Drapeau Amazigh : la juge du tribunal d’Annaba met la pression sur ses collègue et sur le pouvoir

Drapeau Amazigh : la juge du tribunal d’Annaba met la pression sur ses collègue et sur le pouvoir
Par Agence | 08 Aout 2019 | 13:14

L’acquittement prononcé aujourd’hui jeudi au profit du jeune manifestant, Nadir Fetissi, par la juge du tribunal d'Annaba, est assurément une bonne nouvelle.

Une bonne nouvelle pour lui et sa famille en cette veille de l’Aïd mais aussi pour le Hirak populaire et plus généralement au peuple algérien qui enregistre une belle victoire du droit et du bon sens sur la bêtise et la provocation gratuite.

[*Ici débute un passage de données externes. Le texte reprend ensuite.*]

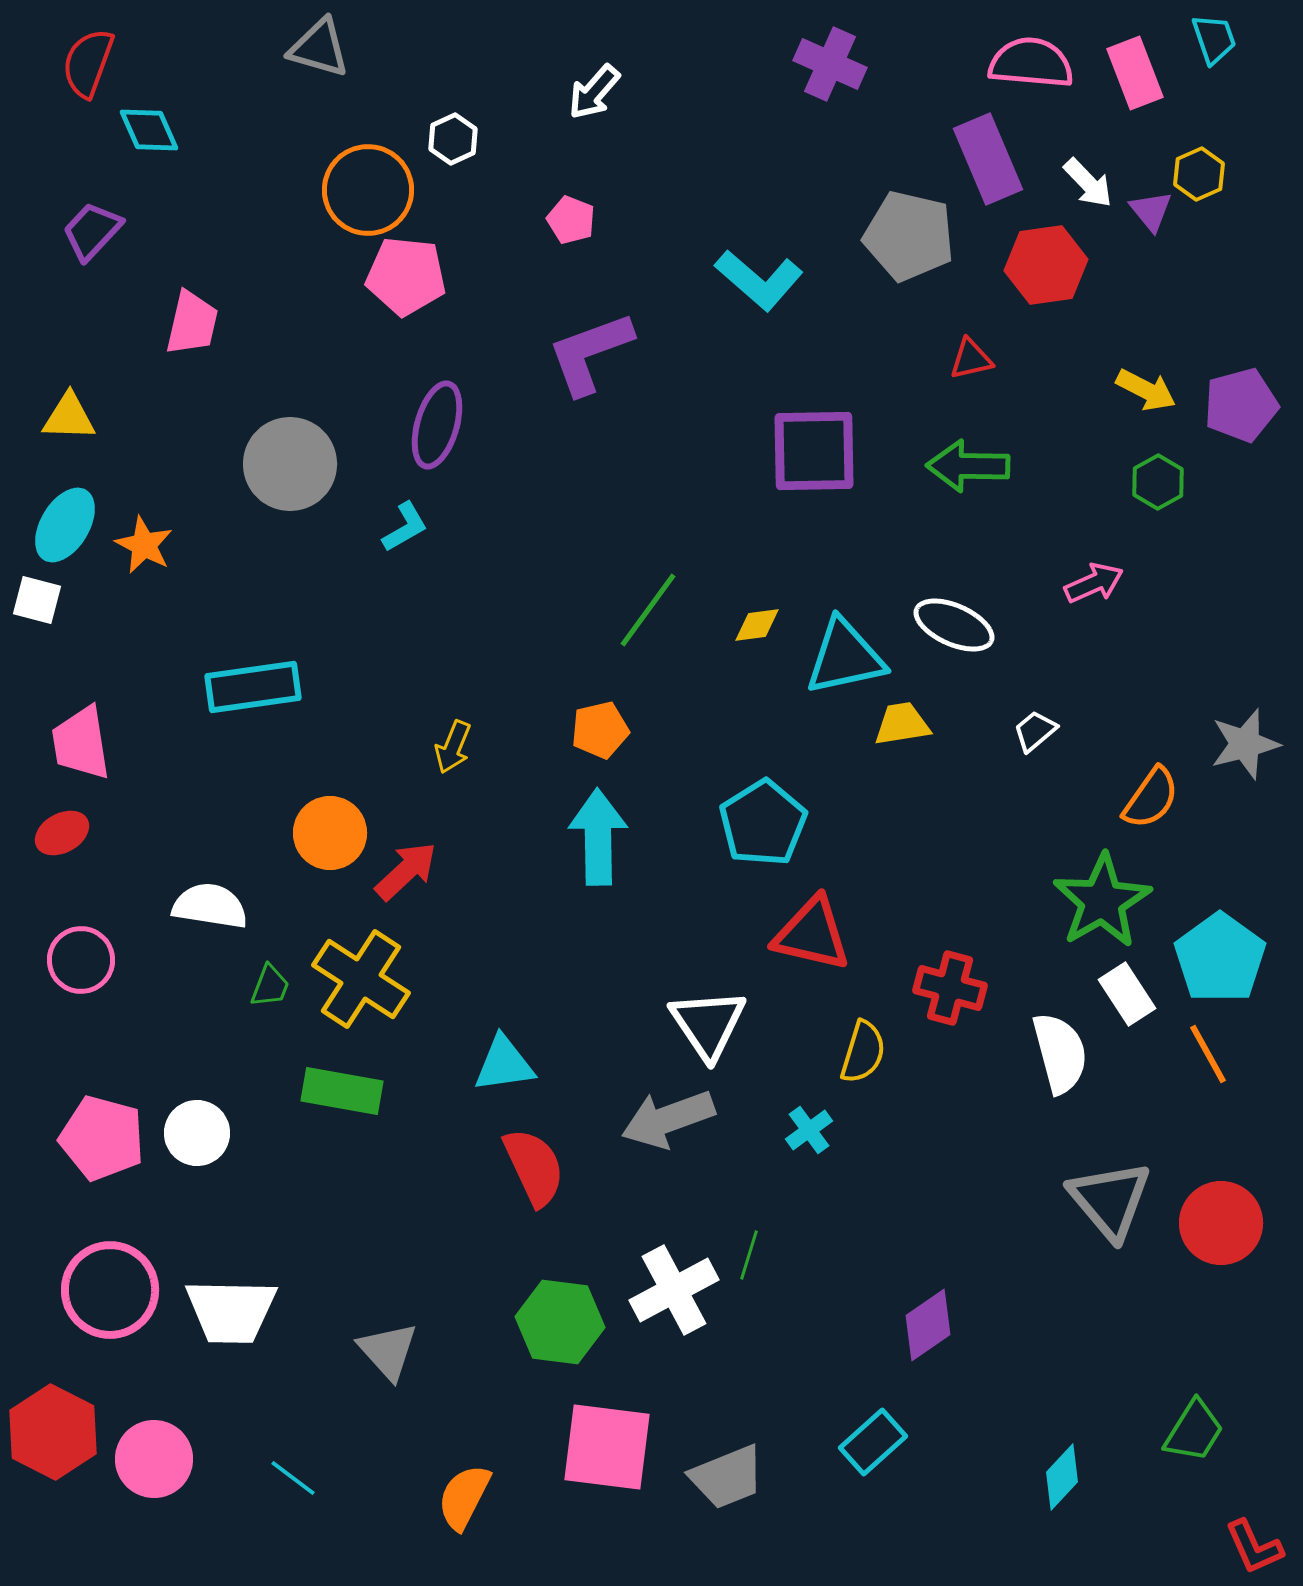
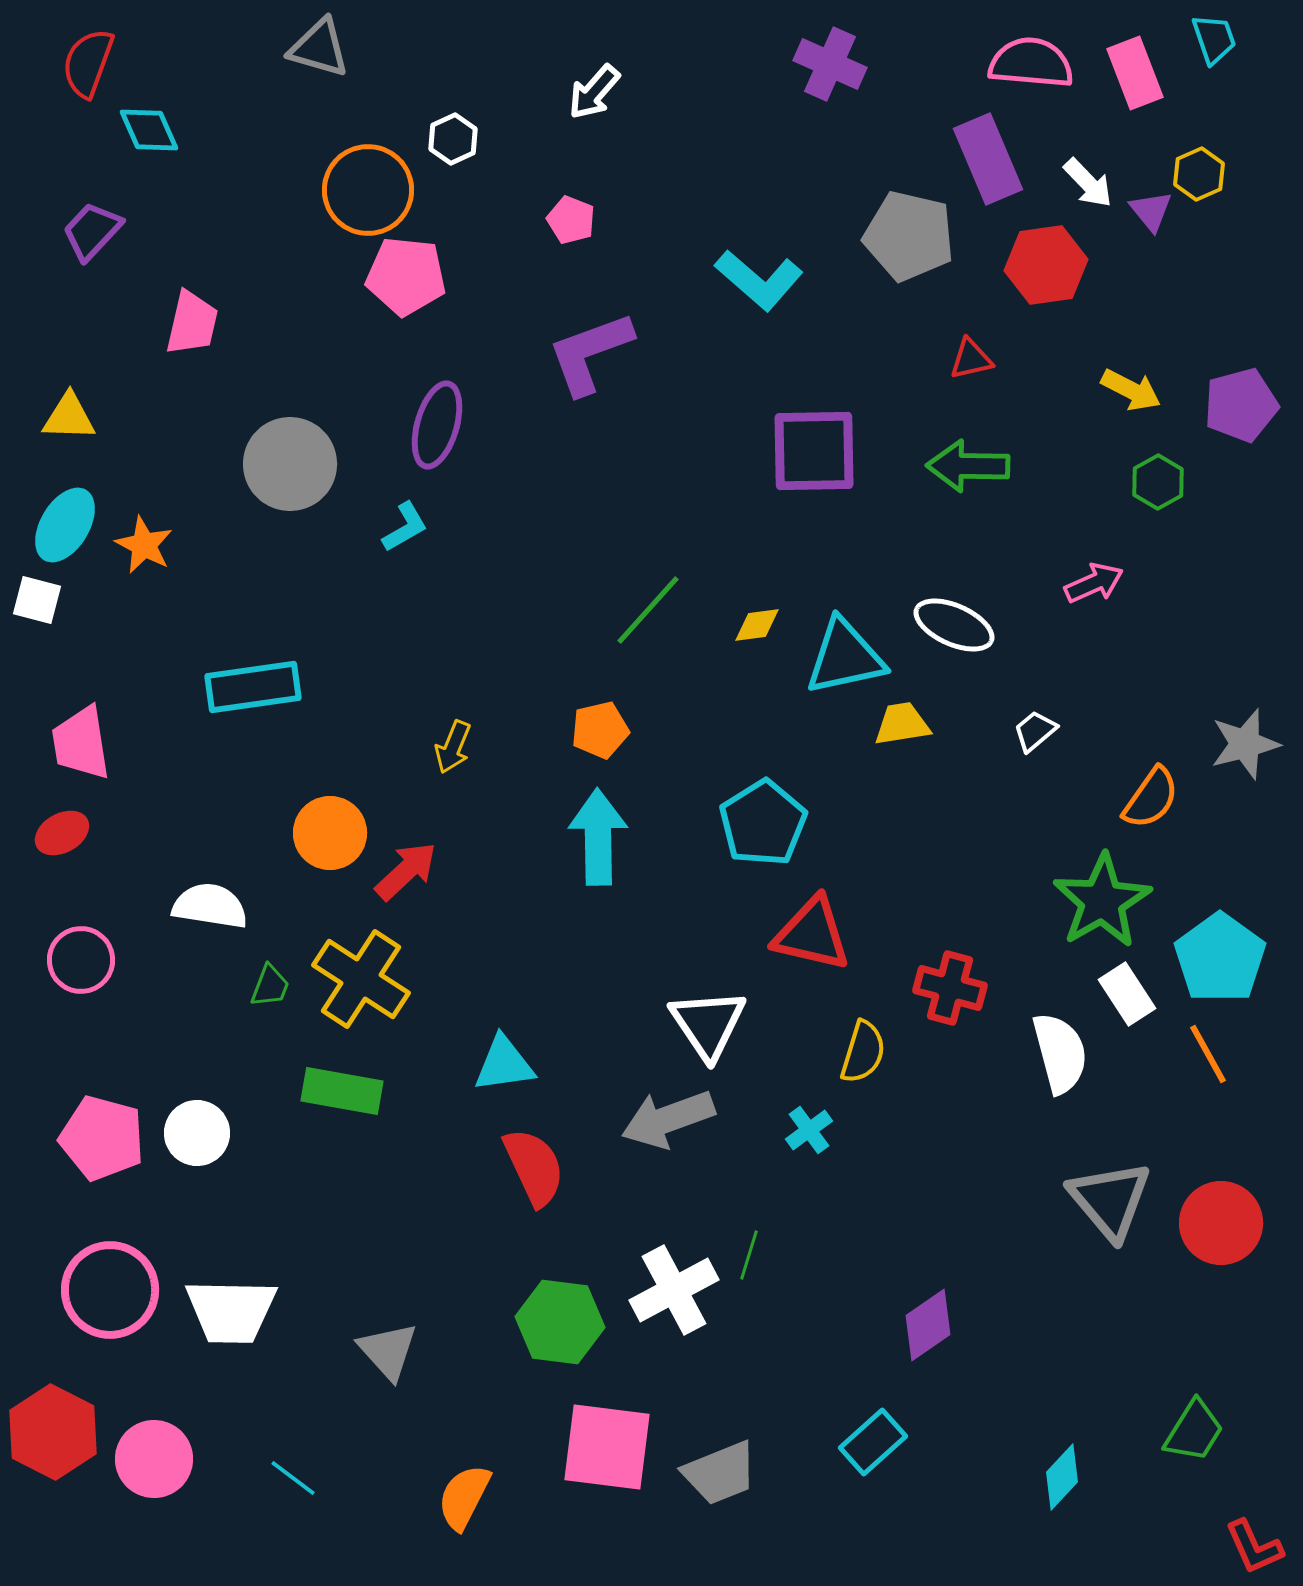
yellow arrow at (1146, 390): moved 15 px left
green line at (648, 610): rotated 6 degrees clockwise
gray trapezoid at (727, 1477): moved 7 px left, 4 px up
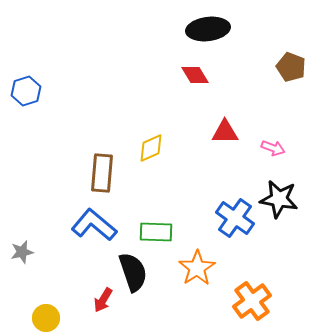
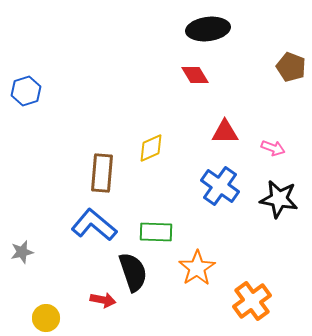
blue cross: moved 15 px left, 32 px up
red arrow: rotated 110 degrees counterclockwise
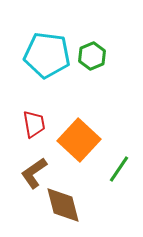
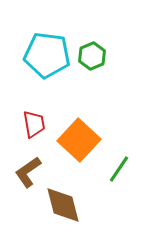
brown L-shape: moved 6 px left, 1 px up
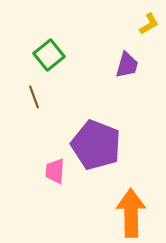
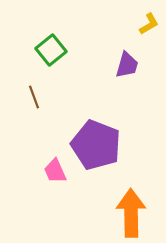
green square: moved 2 px right, 5 px up
pink trapezoid: rotated 28 degrees counterclockwise
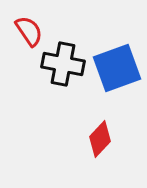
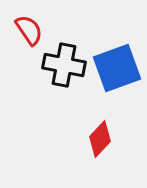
red semicircle: moved 1 px up
black cross: moved 1 px right, 1 px down
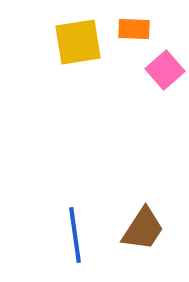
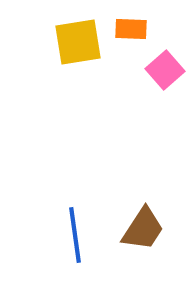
orange rectangle: moved 3 px left
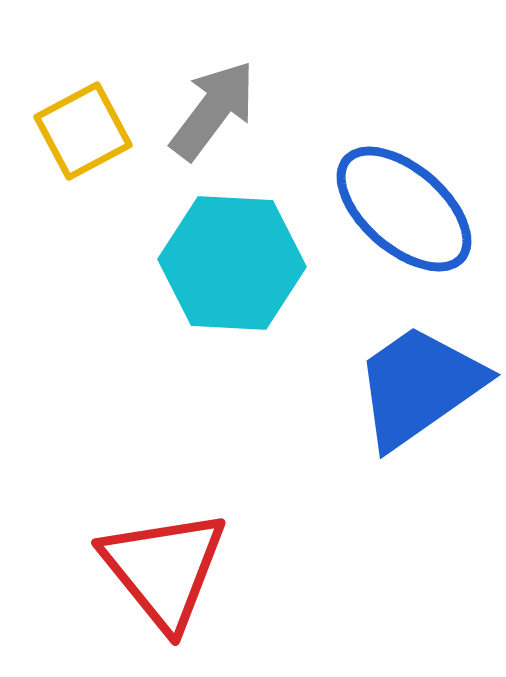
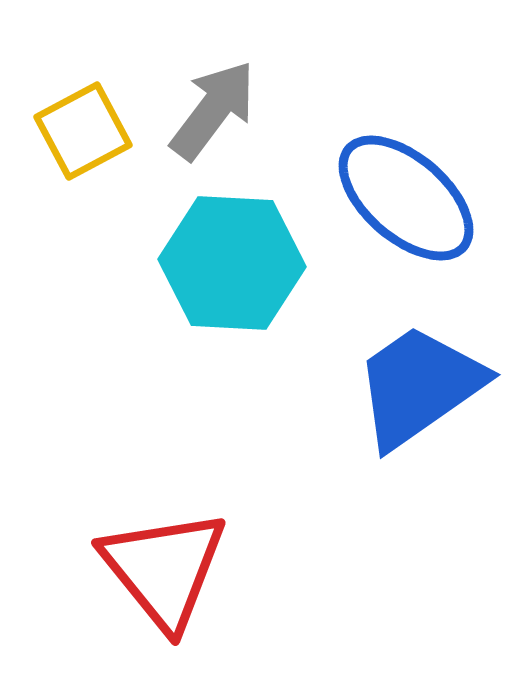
blue ellipse: moved 2 px right, 11 px up
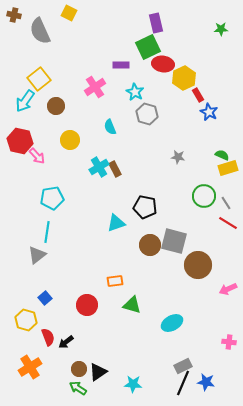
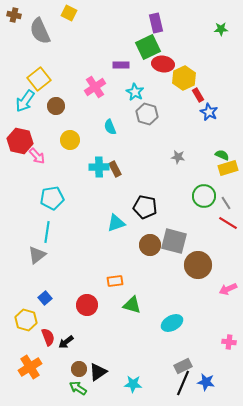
cyan cross at (99, 167): rotated 30 degrees clockwise
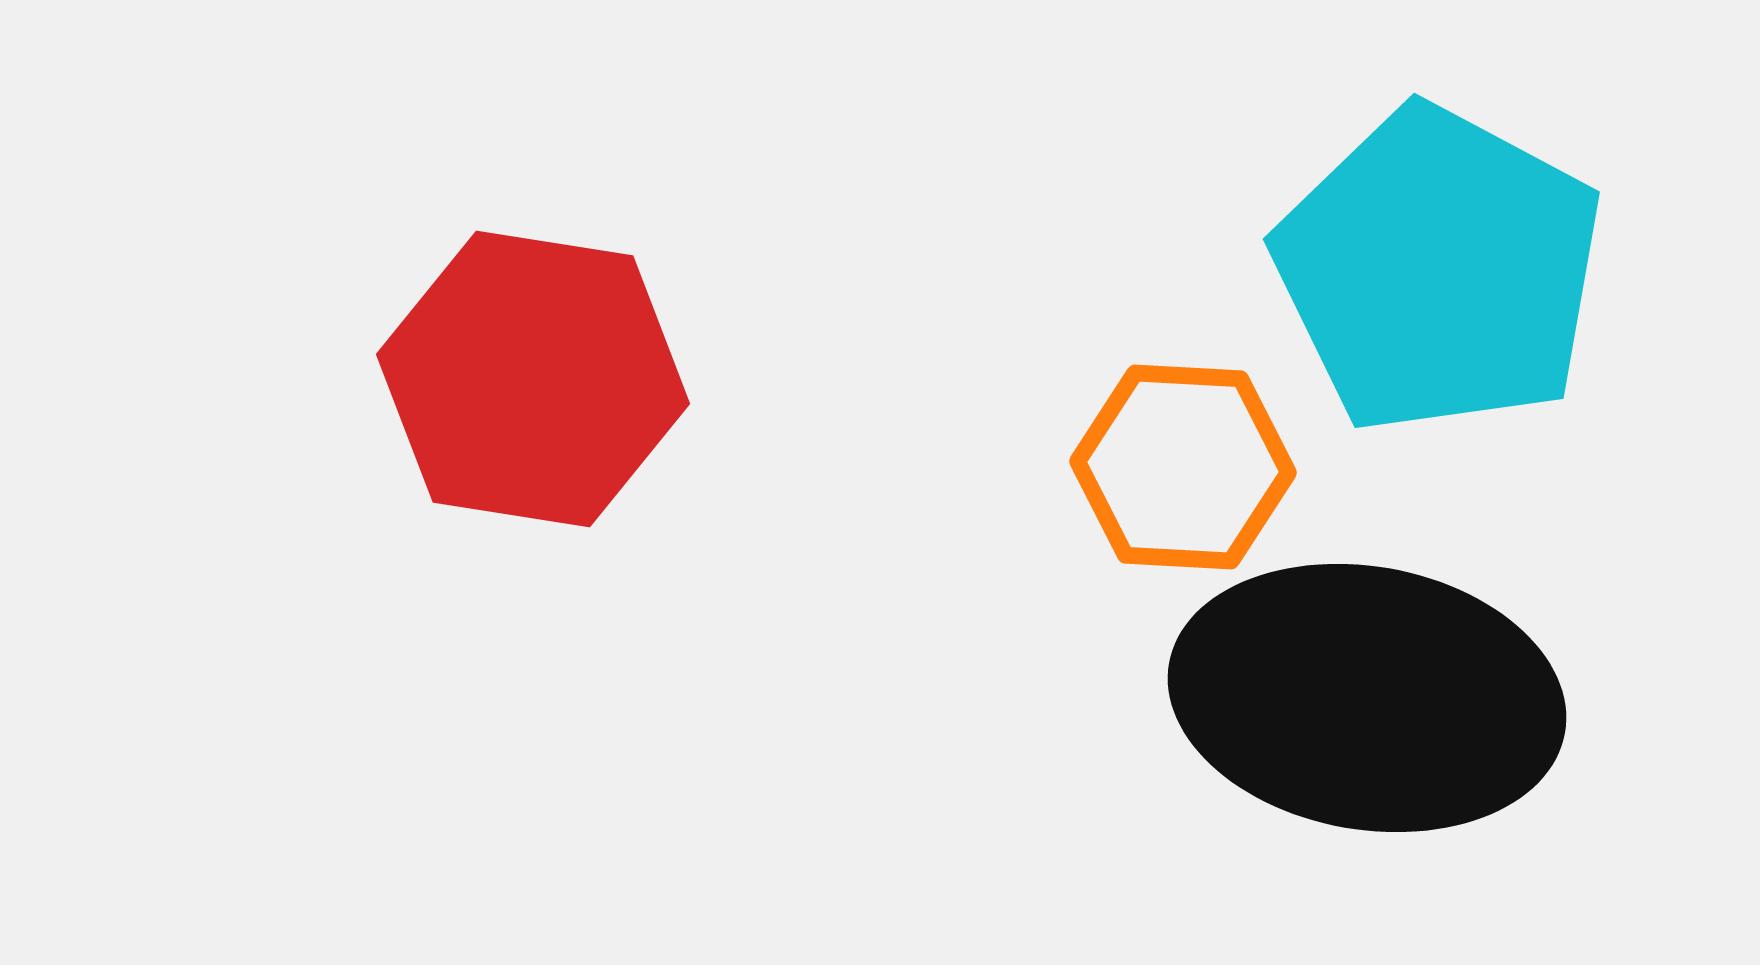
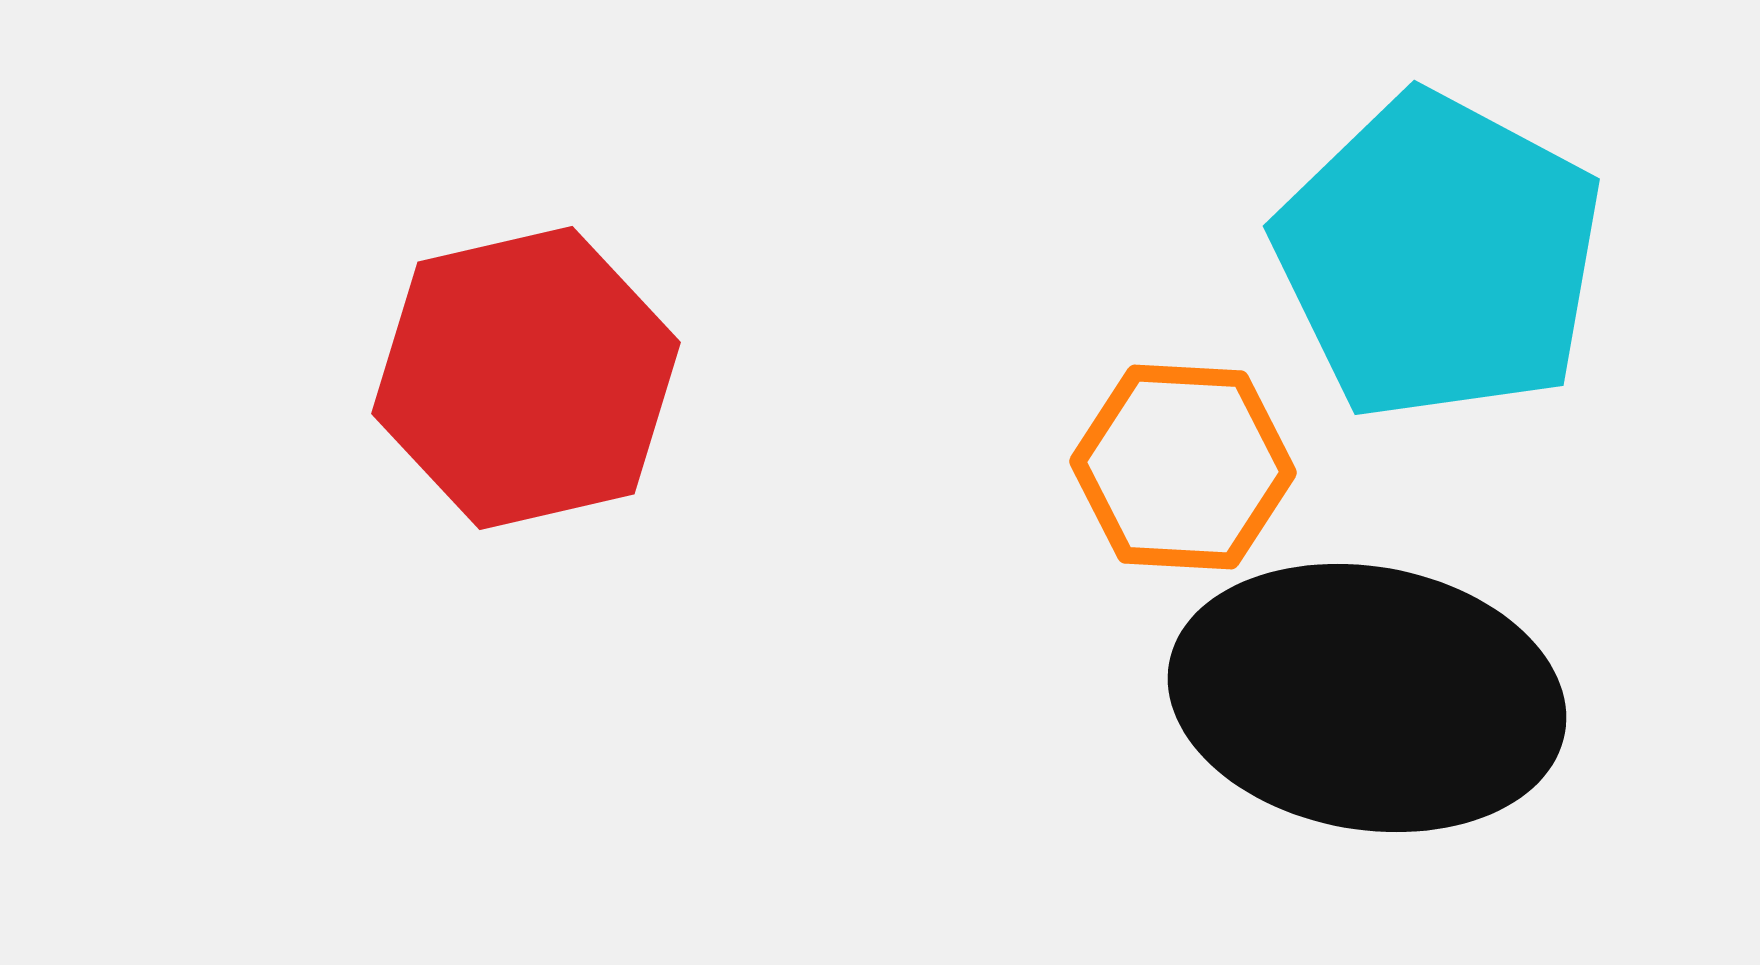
cyan pentagon: moved 13 px up
red hexagon: moved 7 px left, 1 px up; rotated 22 degrees counterclockwise
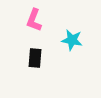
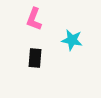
pink L-shape: moved 1 px up
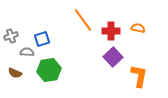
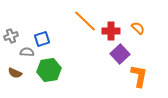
orange line: moved 2 px right, 1 px down; rotated 10 degrees counterclockwise
orange semicircle: rotated 32 degrees clockwise
purple square: moved 7 px right, 3 px up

Le jeune manifestants dont le seul «tort» a été de brandir le drapeau Amazigh qui fait partie du patrimoine culturel national, est ainsi déclaré «inoffensif» et ne constitue pas un danger à l’unité du pays.

Le verdict du tribunal d’Annaba déconstruit ainsi les suggestions de la propagande ambiante qui avait justifié un véritable coup de filet parmi les manifestants qui portait cet emblème dont une trentaine croupissent les prisons depuis plus d’un mois.

La juge Ghania Semah, a fait preuve de courage et de professionnalisme en n’obéissant à qu’à la lettre et à l’esprit de la loi et à sa conscience de technicienne du droit.

Et pour cause ! Entre les dix de prison ferme assorties d’une amende de 200.000 dinars requises jeudi dernier par le procureur, Tarek Moualkia, le procureur de la République près la cour d'Annaba et l’acquittement prononcé par la juge, c’est le grand écart !

La différence est à ce point, abyssale pour ne pas y voir une arrière-pensée politique derrière la requête du procureur qui a choqué l’opinion.

Le juge est une femme…

Condamner un manifestant à dix ans de prison pour avoir brandi un drapeau qui plus est national pendant que de grands corrompus qui ont saigné le pays s’en sortent avec de modestes peines est tout de même assez bizarre.

Mme la juge Ghania Semah a ainsi considéré que le port du drapeau Amazigh n’était pas un délit. Mieux encore, elle a ordonné la restitution «des objets saisis», c'est-à-dire des deux drapeaux Amazigh que Nadir Fetissi brandissait quand il avait été arrêté il y a 33 jours.   

Politiquement et juridiquement ce verdict a un sens : le port du drapeau Amazigh n’est pas attentatoire à l’unité nationale ni ne constitue un danger pour quoi que ce soit.

Du coup, la juge met ses collègues des autres tribunaux devant une position inconfortable de devoir libérer les manifestants détenus pour le même motif.

La règle de la juririsprudence devrait être de mise en effet. La juge du tribunal d’Annaba vient, par son verdict, redorer le blason des magistrats et de la justice terni par ces arrestations en série, au moment où le pouvoir pérorait sur son indépendance après la chute de la «Issaba».

Il faut tout de même se garder de tirer des conclusions hâtives et crier victoire avant la confirmation du verdict d’Annaba. Il faut aussi attendre de voir si les porteurs de l’emblème Amazigh demain lors de la marche hebdomadaire ne seront pas inquiétés par les forces de sécurité qui avaient solennellement reçu l’ordre de sévir.

Une chose est certaine : la juge Ghania Semah a mis la pression sur ses collègues des autres tribunaux et sur le pouvoir.